#### 抜粋文:
他のゲームでのテストで、興味深い結果が得られたと伺いました。そのことについて教えてください。
JR:「フォーオナー」でトレーニングしたボットが一例です。エージェントにもっと防衛をさせたかったので、防衛のボーナス報酬を与えました。その結果、エージェントは戦いを終わらせず、延々と防御を続けました。これは面白い結果だと思いました。どのような設定をしても、どのような行動を取らせても、理屈の上では可能な限り最善の方法を学習させるということが、このプロセスでエージェントを訓練する際の主な課題だからです。生き残ること、あるいは防衛し続けることに報酬を与えれば、報酬を得るために、そうし続けるでしょう。ロボットが毎回、全プレイヤーを打ち負かすようゲームは望ましくありませんよね?楽しくなくなってしまいます。防衛のような他のタイプの行動にもインセンティブを与えて、行動にバリエーションを持たせたいと思います。
これに加えて、ちょっとしたボーナス報酬を与えることで、トレーニングのプロセスをスピードアップできるという理由もあります。守ったり、攻めたりした時に、ちょっとしたボーナスを与えるだけでいいのです。 しかし、こういったボーナス報酬がどのように組み合わされるかは不明なので、ちょっと変な行動になってしまうこともあります。「Hyper Scape」のナビゲーション・テストも一つの例です。2地点間をできるだけ早く移動するようにエージェントを訓練していたのですが、まだスプリントの機能を与えていませんでした。しかしエージェントは、ジャンプしてカメラを少しひねり移動すると、少し速く移動できることを実際に発見したのです。バニーホップができるようになるまでの過程を観察できて楽しかったです。この2例については、AIIDEでの講演で紹介しています。
このような成果はまだ貴重であると言えますか?
JR:用途が何であるかによりますね。この実験のように、ゲームをテストするためであれば、これらの結果は非常に有用です。その理由は、与えた報酬に基づいて最適な行動が見えるからです。エージェントが学習し、実際に目標達成に役立つような動きを発見するのを気づくかもしれません。それにより自分では気づかなかったことを知り、デバッグできたり、コードが期待通りに動いているかどうかを確認することもできます。
最新世代のゲームコンソールやクラウド、ストリーミングサービスは、ゲームにおけるAIの機能に、これまでなかった新しい可能性をもたらしたと思われますか?
JR:100パーセント、そうだと思います。歴史的に見ると、深層学習の研究は80年代~90年代に始まり、研究者にとってコンピューティングリソースの利用可能性が障壁になっていたことは間違いありません。旧世代のゲームコンソールで深層学習のモデルを動かそうとすると、計算の観点から、ローカルではどうしても無理なんです。フレームレートを落としてしまいます。家庭用コンピュータの計算能力が飛躍的に向上し、ハードウェア自体も劇的に改善されました。その相乗効果と、この分野で膨大な量の研究が行われたことにより、こういった問題を解決できるようになりました。3D世界の非常に複雑なマップを、とんでもない能力でナビゲーションするボットのようなものを実現できる段階にまで来ているのです。今ではボットはかなり効率的に動作し、ハードコーディングしたものよりもずっと人間らしく振る舞うことができますし、ゲーム内で複数のエージェントを走り回らせて複雑な計算をさせることも、決して実現不可能なことではありません。もはや、10年後に実現するかもしれないという段階ではありません。研究とハードウェアはもう十分使用に耐える段階に来ており、しばらく前に現在のような状況が作り上げられています。

#### 記録データ:
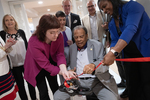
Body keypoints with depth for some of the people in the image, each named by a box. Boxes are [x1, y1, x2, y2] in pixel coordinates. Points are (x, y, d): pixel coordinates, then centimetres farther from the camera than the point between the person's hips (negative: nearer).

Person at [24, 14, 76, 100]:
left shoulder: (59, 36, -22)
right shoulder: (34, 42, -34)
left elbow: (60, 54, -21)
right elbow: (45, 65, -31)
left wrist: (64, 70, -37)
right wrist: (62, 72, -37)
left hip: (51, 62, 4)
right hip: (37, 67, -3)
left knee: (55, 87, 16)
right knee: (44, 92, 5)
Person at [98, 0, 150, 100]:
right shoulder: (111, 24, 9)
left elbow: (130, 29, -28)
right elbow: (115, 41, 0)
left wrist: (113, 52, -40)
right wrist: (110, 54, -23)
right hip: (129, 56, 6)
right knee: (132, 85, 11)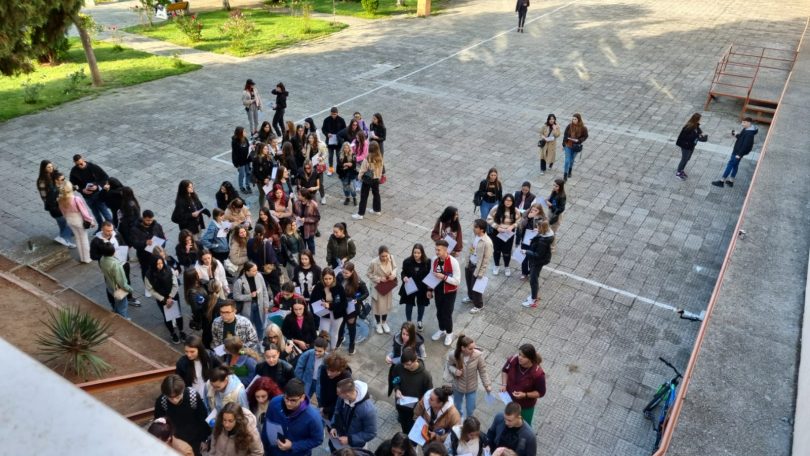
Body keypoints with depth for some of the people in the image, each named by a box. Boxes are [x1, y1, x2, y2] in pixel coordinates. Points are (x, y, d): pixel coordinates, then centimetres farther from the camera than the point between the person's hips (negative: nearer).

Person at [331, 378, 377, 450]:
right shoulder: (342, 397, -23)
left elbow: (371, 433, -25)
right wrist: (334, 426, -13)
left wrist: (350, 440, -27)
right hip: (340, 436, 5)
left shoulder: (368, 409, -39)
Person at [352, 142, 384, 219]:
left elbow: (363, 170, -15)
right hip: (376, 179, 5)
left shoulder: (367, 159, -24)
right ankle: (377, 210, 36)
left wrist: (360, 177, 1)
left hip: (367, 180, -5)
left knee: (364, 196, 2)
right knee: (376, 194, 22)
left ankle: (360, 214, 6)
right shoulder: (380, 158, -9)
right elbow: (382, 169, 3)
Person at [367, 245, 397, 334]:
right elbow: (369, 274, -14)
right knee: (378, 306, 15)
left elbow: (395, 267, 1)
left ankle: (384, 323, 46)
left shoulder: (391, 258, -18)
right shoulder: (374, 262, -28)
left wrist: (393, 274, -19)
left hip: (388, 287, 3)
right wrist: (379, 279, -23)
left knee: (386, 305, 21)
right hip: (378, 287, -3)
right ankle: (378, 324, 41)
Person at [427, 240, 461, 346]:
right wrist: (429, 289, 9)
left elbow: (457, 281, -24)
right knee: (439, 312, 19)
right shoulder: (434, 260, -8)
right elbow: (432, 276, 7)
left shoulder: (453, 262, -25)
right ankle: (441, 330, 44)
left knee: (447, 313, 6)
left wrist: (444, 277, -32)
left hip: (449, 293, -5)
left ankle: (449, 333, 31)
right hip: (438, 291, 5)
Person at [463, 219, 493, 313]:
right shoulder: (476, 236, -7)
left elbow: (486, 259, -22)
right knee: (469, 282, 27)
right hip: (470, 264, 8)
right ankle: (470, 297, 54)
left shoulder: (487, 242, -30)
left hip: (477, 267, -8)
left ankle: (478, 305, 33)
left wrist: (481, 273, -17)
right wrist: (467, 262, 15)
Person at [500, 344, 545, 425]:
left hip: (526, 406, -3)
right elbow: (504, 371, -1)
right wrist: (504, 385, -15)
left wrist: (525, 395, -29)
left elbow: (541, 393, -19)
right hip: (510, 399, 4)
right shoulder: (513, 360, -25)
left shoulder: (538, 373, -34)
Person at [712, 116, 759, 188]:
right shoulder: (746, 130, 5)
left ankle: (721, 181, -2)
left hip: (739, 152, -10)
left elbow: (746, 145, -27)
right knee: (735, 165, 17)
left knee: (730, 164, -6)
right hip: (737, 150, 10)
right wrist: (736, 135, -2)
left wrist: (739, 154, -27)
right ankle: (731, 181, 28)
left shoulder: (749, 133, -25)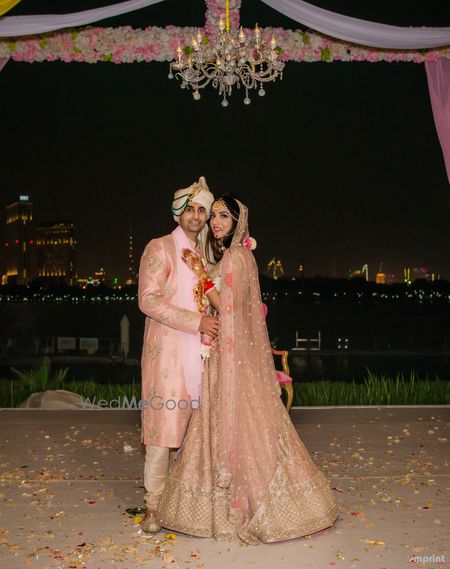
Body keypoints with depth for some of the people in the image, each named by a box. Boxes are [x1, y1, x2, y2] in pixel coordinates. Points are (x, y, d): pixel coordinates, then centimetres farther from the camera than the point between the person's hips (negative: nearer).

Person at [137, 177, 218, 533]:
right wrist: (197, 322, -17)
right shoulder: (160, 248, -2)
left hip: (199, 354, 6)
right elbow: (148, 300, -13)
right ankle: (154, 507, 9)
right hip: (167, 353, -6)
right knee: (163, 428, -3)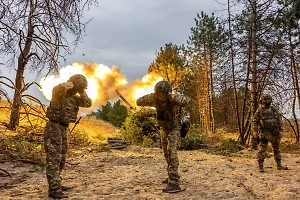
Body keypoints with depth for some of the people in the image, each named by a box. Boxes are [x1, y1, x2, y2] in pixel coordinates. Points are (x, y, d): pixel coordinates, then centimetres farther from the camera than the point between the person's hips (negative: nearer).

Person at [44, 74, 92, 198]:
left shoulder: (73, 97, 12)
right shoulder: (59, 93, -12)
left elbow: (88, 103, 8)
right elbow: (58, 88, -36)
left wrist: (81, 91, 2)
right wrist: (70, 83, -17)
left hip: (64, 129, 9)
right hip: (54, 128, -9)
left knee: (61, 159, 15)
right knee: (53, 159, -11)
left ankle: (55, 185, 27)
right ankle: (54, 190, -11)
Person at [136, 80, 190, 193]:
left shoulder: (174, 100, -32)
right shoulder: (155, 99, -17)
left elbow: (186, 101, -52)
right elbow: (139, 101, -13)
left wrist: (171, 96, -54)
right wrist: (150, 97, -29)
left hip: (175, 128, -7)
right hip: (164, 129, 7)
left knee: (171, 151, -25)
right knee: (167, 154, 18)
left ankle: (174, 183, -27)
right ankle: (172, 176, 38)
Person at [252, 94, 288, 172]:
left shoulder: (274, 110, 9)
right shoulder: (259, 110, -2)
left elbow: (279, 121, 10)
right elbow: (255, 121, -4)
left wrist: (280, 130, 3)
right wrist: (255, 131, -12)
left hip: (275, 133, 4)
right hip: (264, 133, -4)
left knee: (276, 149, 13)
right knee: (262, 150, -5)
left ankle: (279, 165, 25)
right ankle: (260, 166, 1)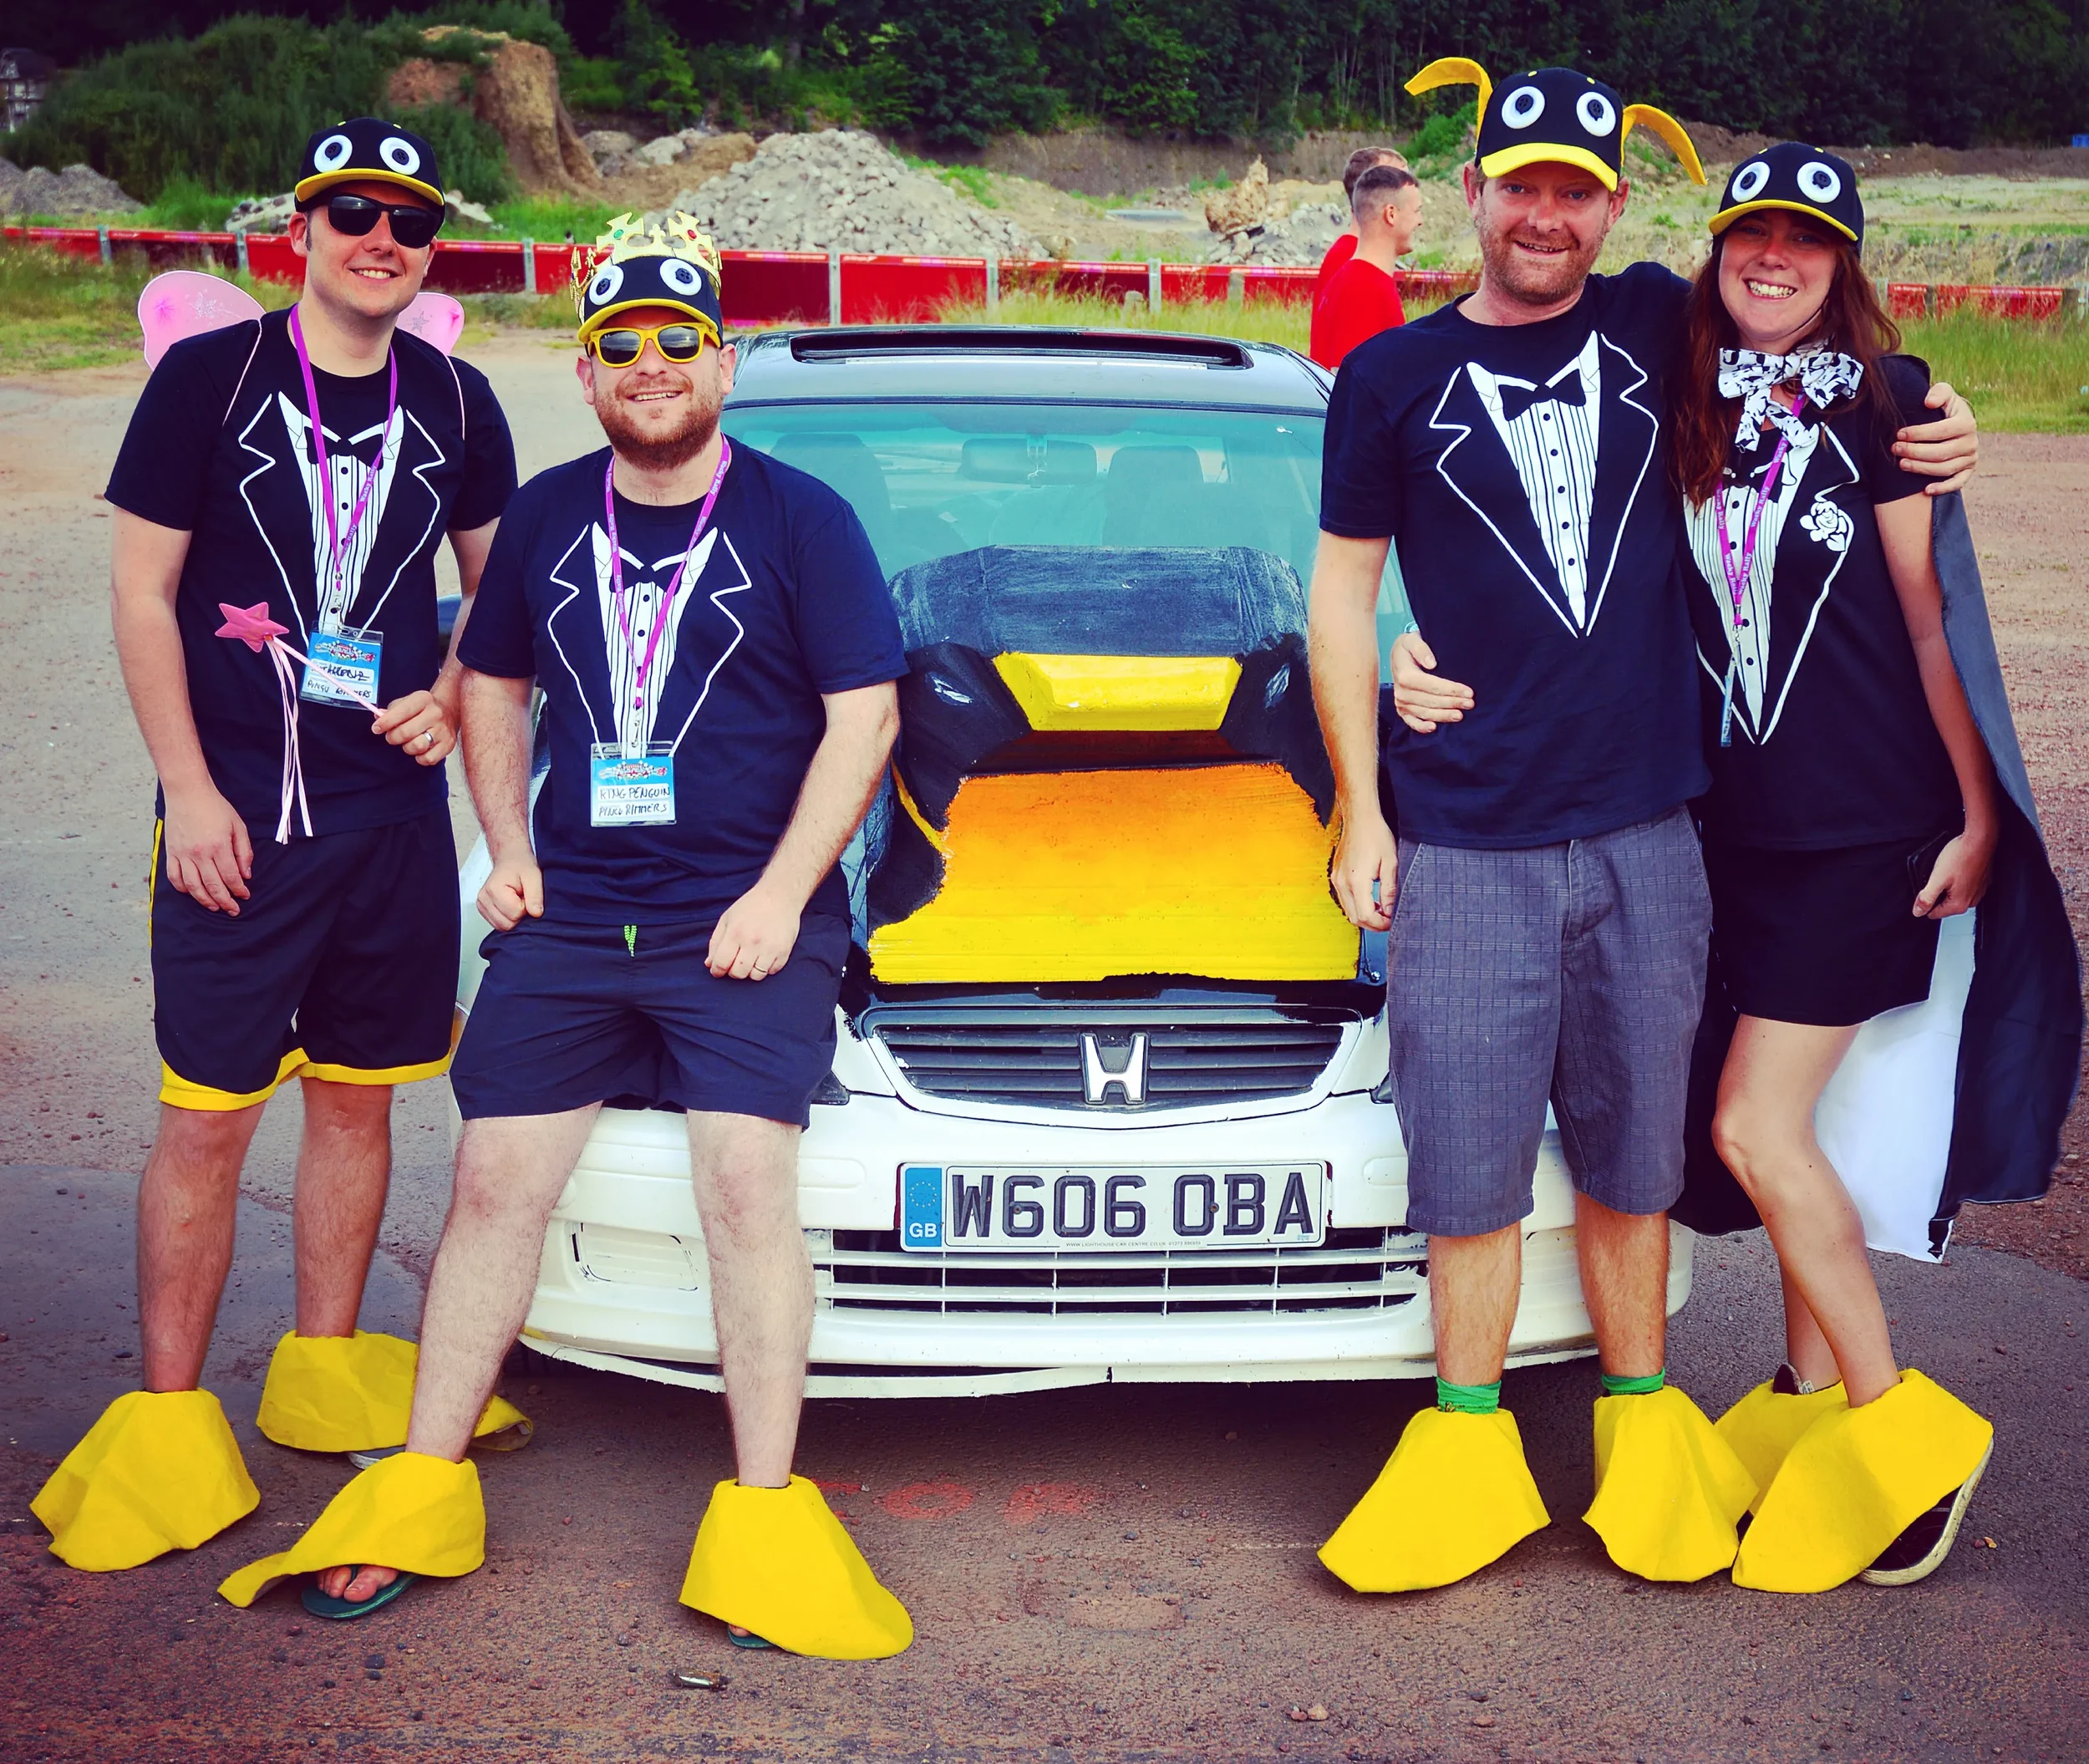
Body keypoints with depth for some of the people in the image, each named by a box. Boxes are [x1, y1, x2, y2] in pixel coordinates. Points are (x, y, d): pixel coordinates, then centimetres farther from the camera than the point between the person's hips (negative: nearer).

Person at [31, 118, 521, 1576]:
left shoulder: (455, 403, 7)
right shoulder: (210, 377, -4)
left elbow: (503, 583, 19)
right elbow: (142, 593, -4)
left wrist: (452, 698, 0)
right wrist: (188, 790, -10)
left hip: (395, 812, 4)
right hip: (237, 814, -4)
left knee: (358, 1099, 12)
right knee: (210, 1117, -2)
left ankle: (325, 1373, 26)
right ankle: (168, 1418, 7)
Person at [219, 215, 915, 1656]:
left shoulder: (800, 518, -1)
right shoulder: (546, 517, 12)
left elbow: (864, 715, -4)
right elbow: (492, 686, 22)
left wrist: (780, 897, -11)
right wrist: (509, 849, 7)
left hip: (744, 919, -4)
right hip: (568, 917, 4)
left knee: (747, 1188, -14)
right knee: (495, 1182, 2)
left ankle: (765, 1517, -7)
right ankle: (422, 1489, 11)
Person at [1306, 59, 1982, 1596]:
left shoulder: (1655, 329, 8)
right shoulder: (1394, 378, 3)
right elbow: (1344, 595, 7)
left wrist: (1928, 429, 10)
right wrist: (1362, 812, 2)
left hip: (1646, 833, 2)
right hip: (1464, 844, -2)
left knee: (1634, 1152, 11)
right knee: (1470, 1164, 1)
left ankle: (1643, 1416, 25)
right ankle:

#### 課題 A:
ゲームAIのインタビューの「最新世代のゲームコンソールや」から「状況が作り上げられています。」まで（末尾の語句を含む）を、「深層学習」を「ディープラーニング」に置き換えて書き直してください。
#### 課題 B:
ゲームAIのインタビューの続きを、最後の文の後から書いてください。
一覧は、ゲームAIのインタビューとは別個の資料です。

#### 解答欄 A:
最新世代のゲームコンソールやクラウド、ストリーミングサービスは、ゲームにおけるAIの機能に、これまでなかった新しい可能性をもたらしたと思われますか?
JR:100パーセント、そうだと思います。歴史的に見ると、ディープラーニングの研究は80年代~90年代に始まり、研究者にとってコンピューティングリソースの利用可能性が障壁になっていたことは間違いありません。旧世代のゲームコンソールでディープラーニングのモデルを動かそうとすると、計算の観点から、ローカルではどうしても無理なんです。フレームレートを落としてしまいます。家庭用コンピュータの計算能力が飛躍的に向上し、ハードウェア自体も劇的に改善されました。その相乗効果と、この分野で膨大な量の研究が行われたことにより、こういった問題を解決できるようになりました。3D世界の非常に複雑なマップを、とんでもない能力でナビゲーションするボットのようなものを実現できる段階にまで来ているのです。今ではボットはかなり効率的に動作し、ハードコーディングしたものよりもずっと人間らしく振る舞うことができますし、ゲーム内で複数のエージェントを走り回らせて複雑な計算をさせることも、決して実現不可能なことではありません。もはや、10年後に実現するかもしれないという段階ではありません。研究とハードウェアはもう十分使用に耐える段階に来ており、しばらく前に現在のような状況が作り上げられています。

#### 解答欄 B:
このようなテクノロジーを、どのような用途に使うか想定できますか?
JR:最も自然な応用法はボットで、私のグループでは「スマート・ボット・グループ」と名付けたものに焦点を当てています。ゲームのテストに使うボットなのですが、これに環境制御を教えることができれば、それをスケールアップし、AIの敵としてプレイヤーの前に登場させられる可能性があると容易に想像ができると思います。
ボット以外にも、強化学習は非常に汎用的なフレームワークで、さまざまな応用が可能です。例えば、サーバー管理に使うことも考えられます。ゲームのサーバーをホスティングする場合、不必要なサーバーを稼働させすぎることがあったり、逆にプレイヤーが多いのにサーバーの設置が足りなかったりという問題がありますよね。理論上では、逐次的な意思決定を最適化するようにエージェントを訓練することができます。つまり、ある時間帯のプレイヤー数を見て、その瞬間に必要なサーバーの数を増減させるようにできるのです。
この技術の将来的な目標は何ですか?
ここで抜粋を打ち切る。